### Dataset records
--------------------

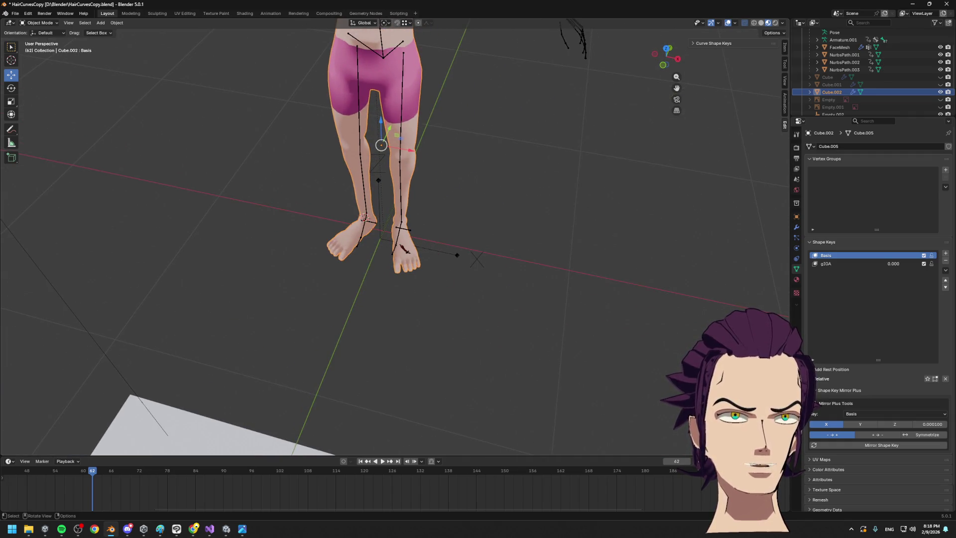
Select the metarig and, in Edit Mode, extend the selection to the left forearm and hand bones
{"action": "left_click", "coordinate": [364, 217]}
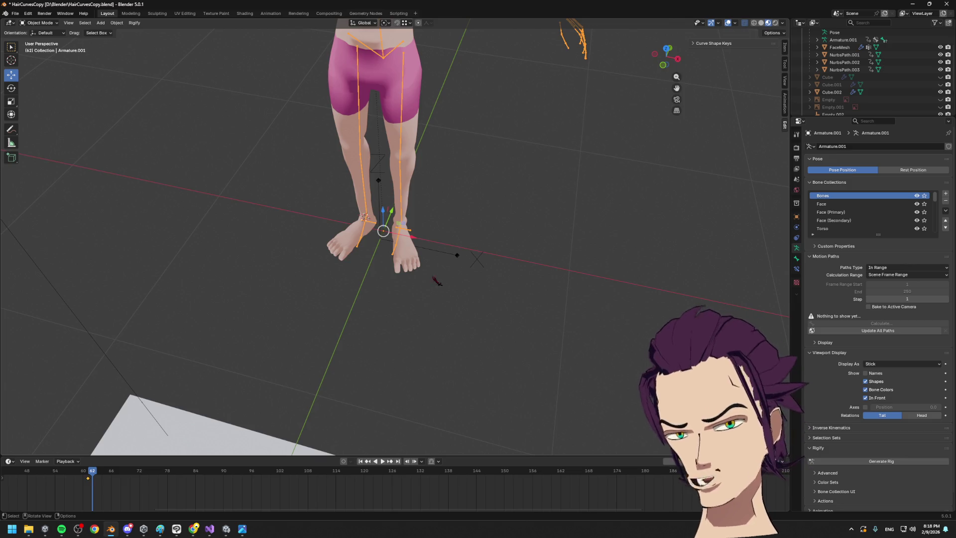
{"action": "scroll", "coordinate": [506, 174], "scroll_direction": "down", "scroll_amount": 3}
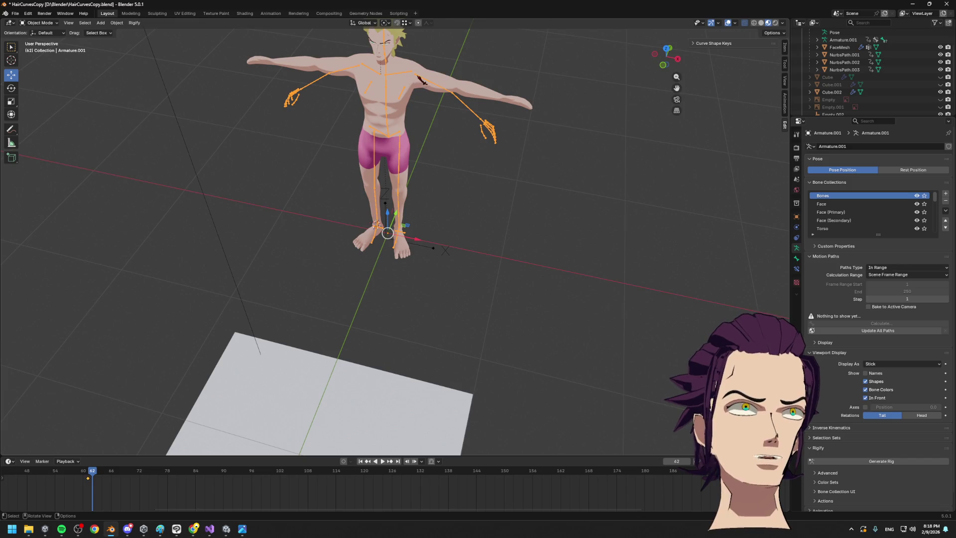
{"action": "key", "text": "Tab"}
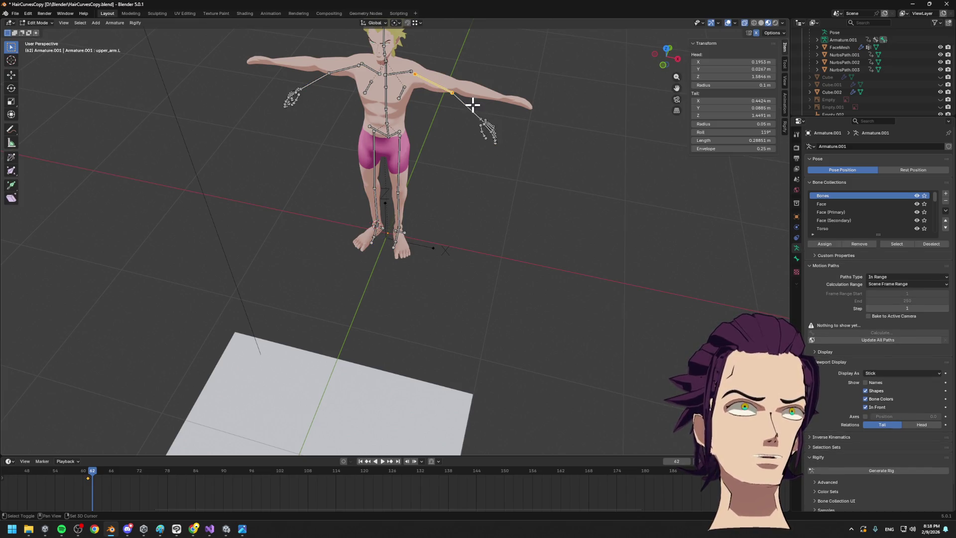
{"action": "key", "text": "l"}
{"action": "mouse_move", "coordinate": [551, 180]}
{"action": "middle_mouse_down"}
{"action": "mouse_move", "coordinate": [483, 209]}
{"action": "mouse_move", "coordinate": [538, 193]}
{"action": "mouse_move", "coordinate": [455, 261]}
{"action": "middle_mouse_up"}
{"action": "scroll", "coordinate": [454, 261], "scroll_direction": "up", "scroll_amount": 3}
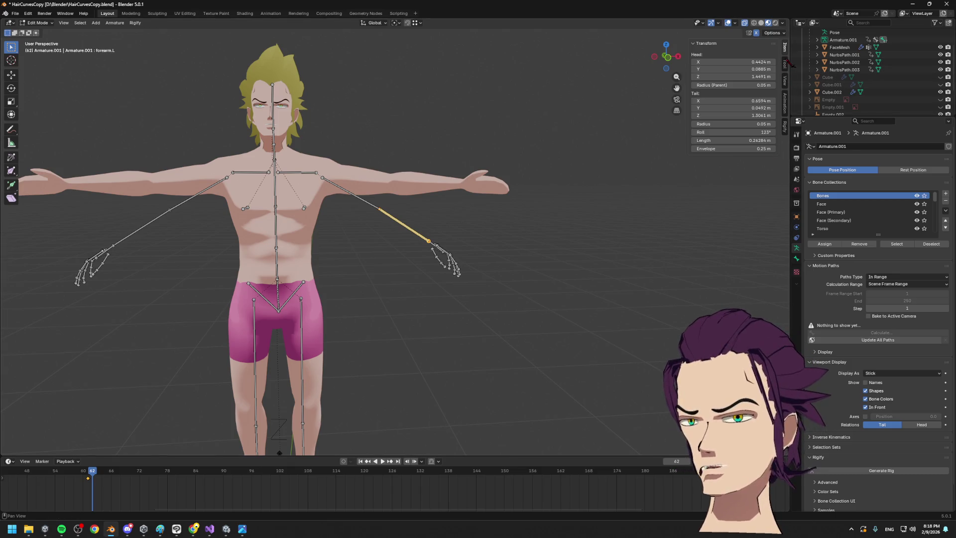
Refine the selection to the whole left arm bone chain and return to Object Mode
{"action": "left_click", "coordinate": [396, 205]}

--------------------

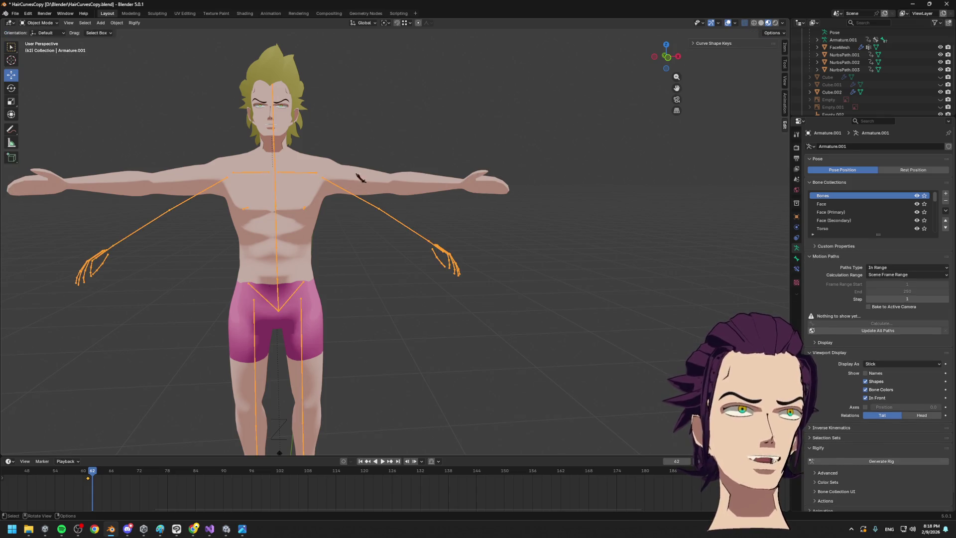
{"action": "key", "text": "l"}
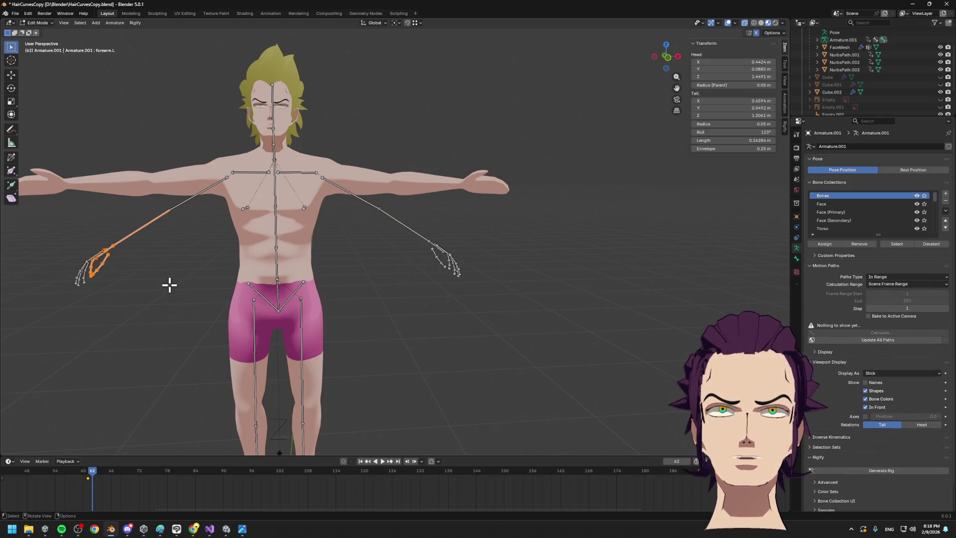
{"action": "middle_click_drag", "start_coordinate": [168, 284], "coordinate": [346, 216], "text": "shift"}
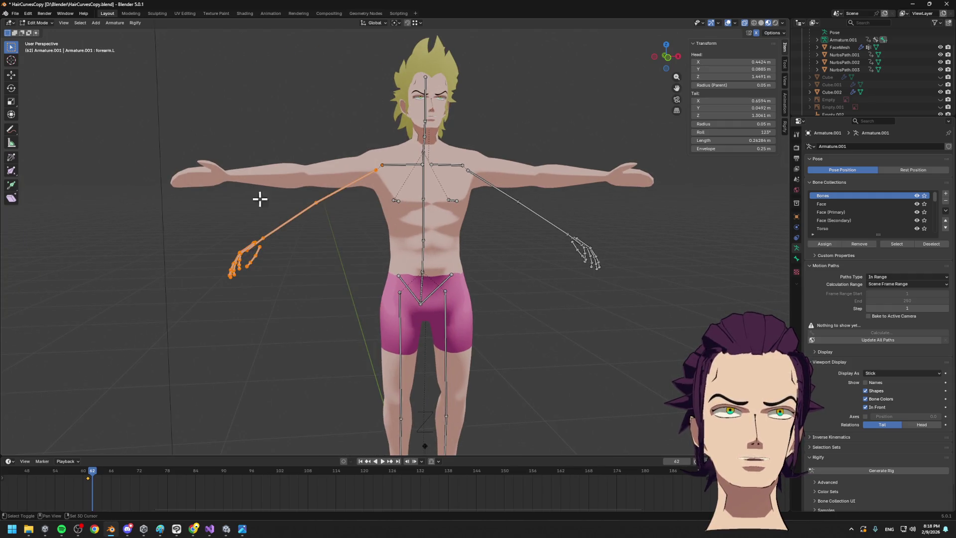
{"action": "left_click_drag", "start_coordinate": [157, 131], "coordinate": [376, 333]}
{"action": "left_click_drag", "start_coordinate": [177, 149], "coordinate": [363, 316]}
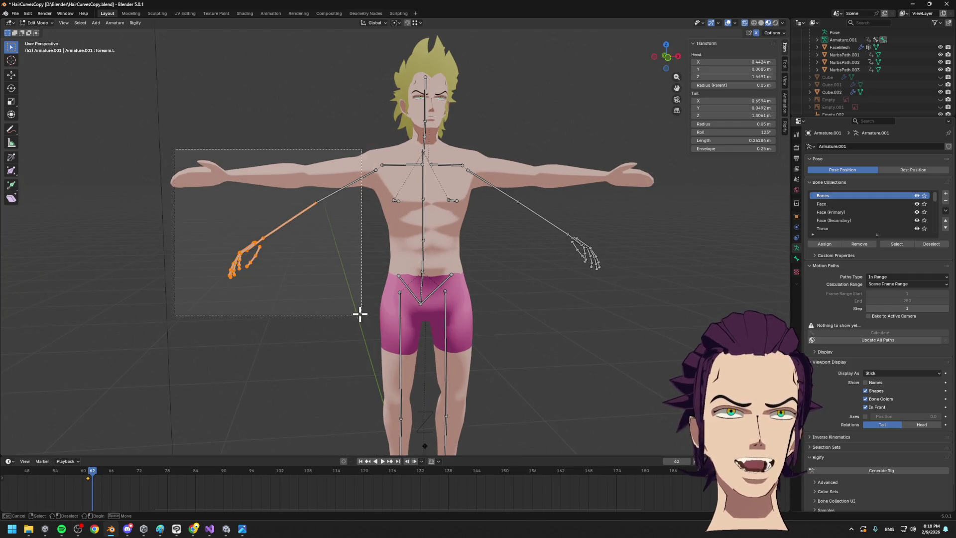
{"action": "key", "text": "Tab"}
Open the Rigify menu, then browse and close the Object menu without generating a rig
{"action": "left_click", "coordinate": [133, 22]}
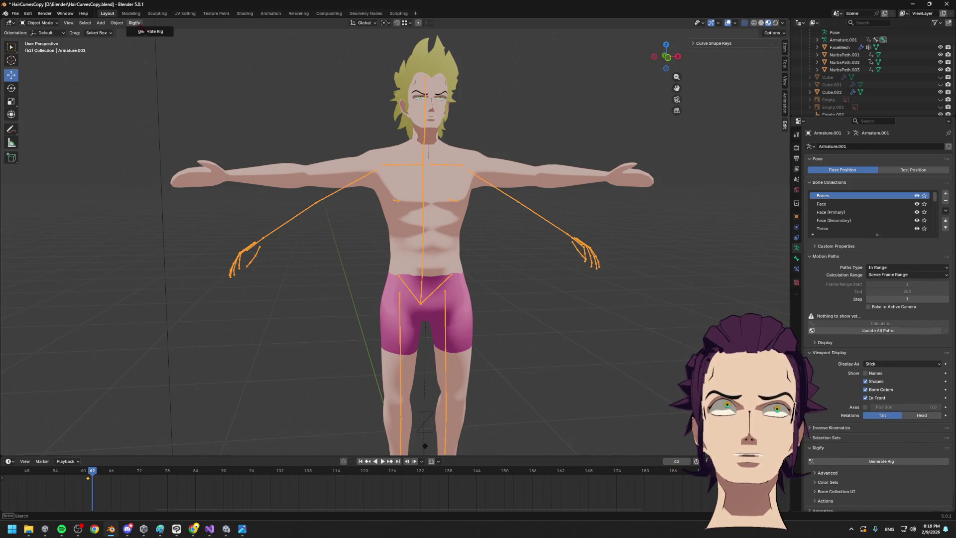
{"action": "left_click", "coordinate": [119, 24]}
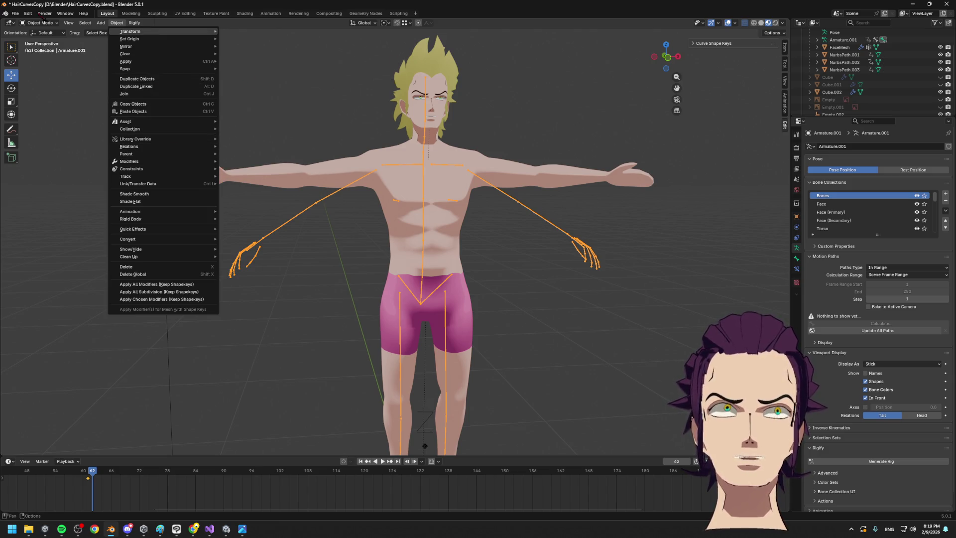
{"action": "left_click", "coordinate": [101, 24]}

--------------------

### Assignment
Return the lines above that include the string "Mode".

### Expected answer
Select the metarig and, in Edit Mode, extend the selection to the left forearm and hand bones
Refine the selection to the whole left arm bone chain and return to Object Mode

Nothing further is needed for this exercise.